- **REQUIREMENT**
Below are records with pictures. Transcribe exactly, and only, the lines from the line with "left elbow: (194, 90)" to the line with "right knee: (122, 227)", both ends included, but not the pictures.

- **DATA TO PROCESS**
──────────

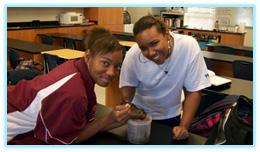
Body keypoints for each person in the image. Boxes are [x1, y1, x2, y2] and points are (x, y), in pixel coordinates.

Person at [7, 26, 131, 145]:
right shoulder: (73, 93)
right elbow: (66, 140)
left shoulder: (75, 67)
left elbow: (81, 128)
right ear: (88, 56)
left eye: (117, 67)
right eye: (105, 63)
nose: (111, 72)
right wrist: (109, 119)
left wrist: (113, 120)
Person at [119, 15, 211, 140]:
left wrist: (184, 127)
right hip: (140, 116)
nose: (151, 52)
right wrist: (126, 105)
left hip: (171, 115)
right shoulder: (133, 55)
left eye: (154, 43)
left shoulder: (188, 46)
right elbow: (127, 88)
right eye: (144, 48)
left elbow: (194, 90)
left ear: (167, 34)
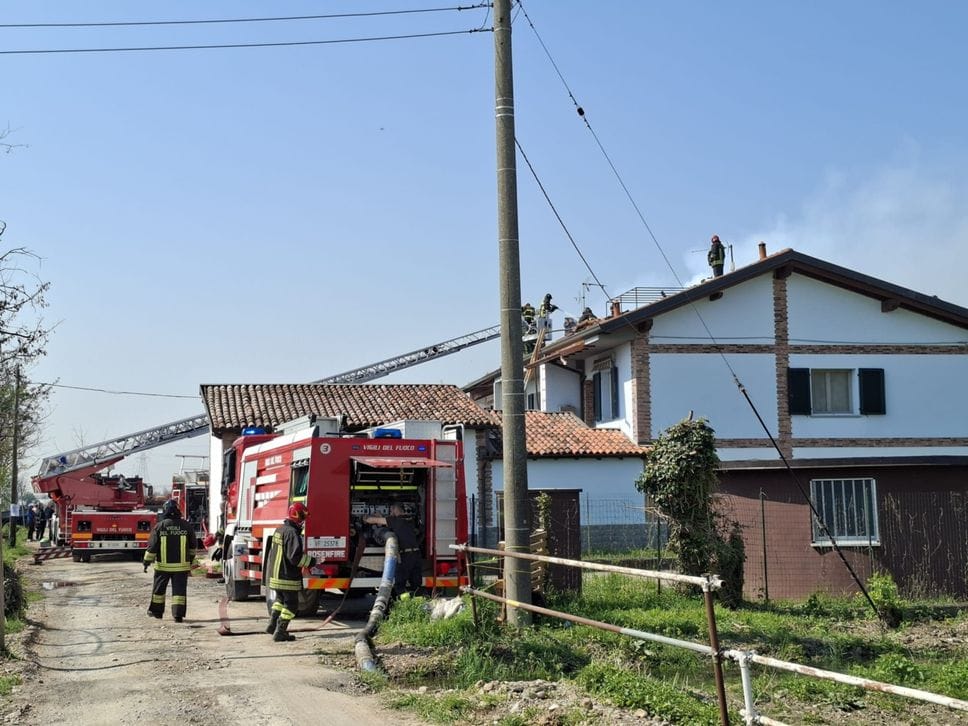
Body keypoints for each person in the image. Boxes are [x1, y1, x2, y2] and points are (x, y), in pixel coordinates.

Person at [263, 502, 317, 642]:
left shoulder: (279, 530)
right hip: (287, 577)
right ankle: (280, 631)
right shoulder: (292, 534)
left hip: (275, 576)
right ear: (297, 516)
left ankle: (272, 625)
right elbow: (295, 558)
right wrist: (313, 562)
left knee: (280, 600)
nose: (303, 521)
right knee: (292, 605)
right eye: (302, 517)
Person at [143, 499, 195, 623]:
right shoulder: (186, 525)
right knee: (179, 592)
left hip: (162, 567)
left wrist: (146, 562)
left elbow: (152, 547)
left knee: (159, 591)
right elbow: (193, 546)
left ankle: (157, 612)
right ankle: (178, 615)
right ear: (178, 510)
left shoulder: (160, 526)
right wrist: (190, 561)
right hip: (181, 567)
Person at [364, 503, 422, 599]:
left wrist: (365, 518)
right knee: (417, 584)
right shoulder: (411, 519)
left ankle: (405, 604)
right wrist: (382, 517)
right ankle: (419, 605)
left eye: (392, 510)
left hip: (405, 557)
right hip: (416, 555)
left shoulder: (394, 520)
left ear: (396, 510)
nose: (391, 512)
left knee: (399, 585)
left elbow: (373, 520)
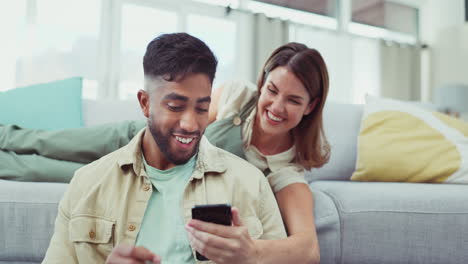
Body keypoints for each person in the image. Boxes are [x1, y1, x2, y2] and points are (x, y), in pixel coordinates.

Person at [2, 37, 330, 264]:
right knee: (47, 143)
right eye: (271, 90)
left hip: (179, 154)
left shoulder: (284, 169)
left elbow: (307, 249)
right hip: (139, 137)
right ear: (262, 84)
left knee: (35, 170)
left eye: (293, 100)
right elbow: (189, 122)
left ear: (310, 106)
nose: (275, 105)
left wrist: (251, 252)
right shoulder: (237, 97)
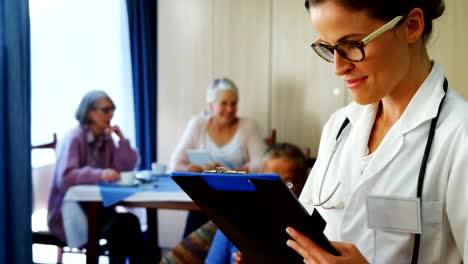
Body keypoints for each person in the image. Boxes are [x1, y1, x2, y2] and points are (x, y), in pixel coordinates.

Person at [282, 0, 468, 263]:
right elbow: (306, 240)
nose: (338, 67)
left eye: (351, 45)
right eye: (329, 48)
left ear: (411, 27)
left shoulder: (460, 135)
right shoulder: (339, 126)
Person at [47, 90, 145, 263]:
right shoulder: (74, 138)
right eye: (106, 109)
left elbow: (125, 168)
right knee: (122, 227)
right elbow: (67, 177)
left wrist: (122, 140)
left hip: (98, 209)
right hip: (71, 213)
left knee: (130, 222)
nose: (111, 114)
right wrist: (101, 174)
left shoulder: (105, 139)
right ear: (89, 112)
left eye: (112, 109)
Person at [169, 78, 267, 237]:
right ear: (210, 105)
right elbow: (175, 162)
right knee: (197, 221)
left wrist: (230, 173)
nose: (229, 109)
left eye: (234, 103)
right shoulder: (197, 124)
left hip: (237, 197)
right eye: (224, 103)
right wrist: (189, 168)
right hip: (205, 196)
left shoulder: (248, 125)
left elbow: (262, 163)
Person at [206, 143, 309, 264]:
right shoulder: (234, 219)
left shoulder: (307, 232)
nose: (277, 193)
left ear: (305, 182)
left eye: (288, 184)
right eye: (268, 182)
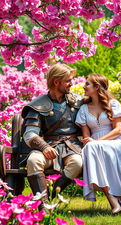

──────────

- **WRITTEN REPLY**
left elbow: (194, 90)
left ear: (167, 34)
Body keypoints for each person in the image. Boxes are [x1, y1, x2, y2] and points are (x, y), in pixel coordinates.

Person at [263, 502, 317, 642]:
left shoulder: (279, 530)
right hip: (287, 577)
right ankle: (280, 631)
right shoulder: (292, 534)
left hip: (275, 576)
right ear: (297, 516)
left ankle: (272, 625)
right elbow: (295, 558)
right wrist: (313, 562)
left knee: (280, 600)
nose: (303, 521)
right knee: (292, 605)
right eye: (302, 517)
Person at [143, 499, 195, 623]:
right shoulder: (186, 525)
right knee: (179, 592)
left hip: (162, 567)
left wrist: (146, 562)
left elbow: (152, 547)
left knee: (159, 591)
right elbow: (193, 546)
left ankle: (157, 612)
right ankle: (178, 615)
right ear: (178, 510)
left shoulder: (160, 526)
right wrist: (190, 561)
right hip: (181, 567)
Person at [364, 503, 422, 599]:
left wrist: (365, 518)
right knee: (417, 584)
right shoulder: (411, 519)
left ankle: (405, 604)
right wrist: (382, 517)
right ankle: (419, 605)
left eye: (392, 510)
left hip: (405, 557)
right hip: (416, 555)
left shoulder: (394, 520)
left ear: (396, 510)
nose: (391, 512)
left knee: (399, 585)
left elbow: (373, 520)
Body keypoints for each person in the image. Boxes are [x1, y1, x2, y2] and points are (x, y), in pixel coordinates.

Person at [2, 37, 330, 264]:
right knee: (47, 143)
right eye: (271, 90)
left hip: (179, 154)
left shoulder: (284, 169)
left elbow: (307, 249)
right hip: (139, 137)
right ear: (262, 84)
left knee: (35, 170)
left eye: (293, 100)
right elbow: (189, 122)
left ear: (310, 106)
nose: (275, 105)
left wrist: (251, 252)
right shoulder: (237, 97)
Body keypoints for each person in the image. Boxes are [x1, y1, x2, y2] and points are (x, y), in pixel coordinates.

Person at [282, 0, 468, 263]:
right elbow: (306, 240)
nose: (338, 67)
left eye: (351, 45)
right eye: (329, 48)
left ear: (411, 27)
left shoulder: (460, 135)
right shoulder: (339, 126)
Person at [47, 90, 145, 263]:
right shoulder: (74, 138)
right eye: (106, 109)
left elbow: (125, 168)
right knee: (122, 227)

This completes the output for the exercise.